Yesterday the newspapers were stuffed with reports from that most reliable and mature of sciences, concerning the discovery of 11 genes newly implicated in the causation of Alzheimers.  This is from the Independent:

The role of the immune system in defending the brain against Alzheimer’s disease has been revealed in a study identifying 11 new genes that could help to trigger the most common form of senile dementia.
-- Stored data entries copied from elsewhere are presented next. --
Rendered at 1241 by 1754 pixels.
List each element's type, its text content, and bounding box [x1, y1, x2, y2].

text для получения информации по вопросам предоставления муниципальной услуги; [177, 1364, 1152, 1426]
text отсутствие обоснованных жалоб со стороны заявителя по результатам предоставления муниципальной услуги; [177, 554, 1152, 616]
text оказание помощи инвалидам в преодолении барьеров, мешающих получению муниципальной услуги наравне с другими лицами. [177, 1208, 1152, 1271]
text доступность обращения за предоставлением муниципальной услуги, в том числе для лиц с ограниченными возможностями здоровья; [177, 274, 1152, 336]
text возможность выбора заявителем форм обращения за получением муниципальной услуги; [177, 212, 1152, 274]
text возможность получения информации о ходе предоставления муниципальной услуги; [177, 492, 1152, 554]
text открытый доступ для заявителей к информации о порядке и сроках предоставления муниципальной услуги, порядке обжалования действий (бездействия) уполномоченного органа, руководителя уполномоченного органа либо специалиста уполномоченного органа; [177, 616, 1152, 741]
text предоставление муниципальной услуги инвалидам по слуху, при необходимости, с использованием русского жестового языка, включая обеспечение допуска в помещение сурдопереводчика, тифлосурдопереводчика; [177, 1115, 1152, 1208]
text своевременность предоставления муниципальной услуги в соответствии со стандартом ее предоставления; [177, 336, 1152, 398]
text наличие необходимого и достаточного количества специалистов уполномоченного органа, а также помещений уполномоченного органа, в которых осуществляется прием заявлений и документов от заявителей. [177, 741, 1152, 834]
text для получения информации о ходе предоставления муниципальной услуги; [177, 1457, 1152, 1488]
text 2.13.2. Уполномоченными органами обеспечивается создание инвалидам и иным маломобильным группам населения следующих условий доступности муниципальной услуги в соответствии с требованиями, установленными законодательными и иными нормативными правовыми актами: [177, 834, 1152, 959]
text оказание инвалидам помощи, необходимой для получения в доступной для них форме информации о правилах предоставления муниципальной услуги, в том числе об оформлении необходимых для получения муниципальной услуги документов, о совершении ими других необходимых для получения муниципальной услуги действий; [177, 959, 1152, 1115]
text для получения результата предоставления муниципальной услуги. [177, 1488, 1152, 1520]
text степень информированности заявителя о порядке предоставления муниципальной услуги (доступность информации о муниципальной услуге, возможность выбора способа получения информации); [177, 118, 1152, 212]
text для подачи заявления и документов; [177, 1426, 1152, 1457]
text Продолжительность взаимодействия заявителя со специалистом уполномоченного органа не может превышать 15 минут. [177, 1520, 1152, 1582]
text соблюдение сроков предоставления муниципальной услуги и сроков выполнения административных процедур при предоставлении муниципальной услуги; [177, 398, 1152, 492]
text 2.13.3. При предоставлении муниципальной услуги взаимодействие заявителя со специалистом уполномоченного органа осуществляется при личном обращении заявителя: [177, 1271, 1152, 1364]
There’s more than enough there to be able to tell that the report is confused.  In the first place, Alzheimer’s disease is not a single disease entity; it’s a syndrome.  The term is used as a residual category for any form of dementia where there isn’t as yet a clear understanding of the process.   Over the years, the size of that residuum has gradually been reduced as various specific disease entities have been identified – Pick’s, Huntington’s, Parkinsonian dementia, Lewy body, CJD and so on.  The process of refinement still has a long way to go.  Second, there is no evidence that Alzheimer’s is genetically determined or ‘triggered’ by particular genes.  The study does not actually  claim to show that the immune system defends against Alzheimer’s.  All it does it to identify  a group of SNPs or snips (single nucleotide polymorphisms to their friends) associated with the immune system which show some association with the diagnosis of dementia.  That’s an interesting finding, because it suggests that it may be worthwhile to examine immune systems to see what connections emerge.  It’s not the same thing as showing that genes cause Alzheimer’s.

However, it’s not possible to exonerate the authors of the paper altogether of blame for the misrepresentation.  The title of the article, published in Nature Genetics, is:  “Meta-analysis of 74,046 individuals identifies 11 new susceptibility loci for Alzheimer’s disease”.  This does assume that the associations show ‘susceptibility loci’, and it emphasises that it’s a big study, which implies that it has greater authority as a result.   The conclusion suggests that what needs investigating is the potential association with the risk of Alzheimer’s.

There are three common errors here: the paper commits some of the cardinal sins of statistics.

  • Confusing association with causation.  An association doesn’t in itself tell us what the influence of genes is or what the direction of causation is.  It follows that assocation with certain genes doesn’t reveal susceptibility.
  • Confusing significance with risk factors.  A relationship can be highly statistically significant although its effects are very limited.   (On a graph, it’s the slope of the regression line that really matters rather than the closeness of fit of the observations).   It’s possible that some small part of the response is attributable to the associated factor, and in medical terms that’s potentially important – it could relate to a particular condition – but that’s not equivalent to a risk factor, and in any case the work done doesn’t identify that.
  • Fishing, or data mining.  In any very large body of data, there will be some unusual associations – it’s in the nature of the exercise.  It doesn’t follow that those associations can be invested with meaning.  This study  fishes for the data in a massive pool – over 17,000 people with Alzheimer’s, over 37,000 controls and more than 7 million SNPs.  Then in stage 2 there were 8572 people with dementia, 11,312 controls and 11,632 SNPs.  The significance levels were strict  (p < 5 per 10*-8), but the sheer size of the data sample makes the statistics more problematic, not less so.  The method can’t do more than suggest that some patterns merit further investigation.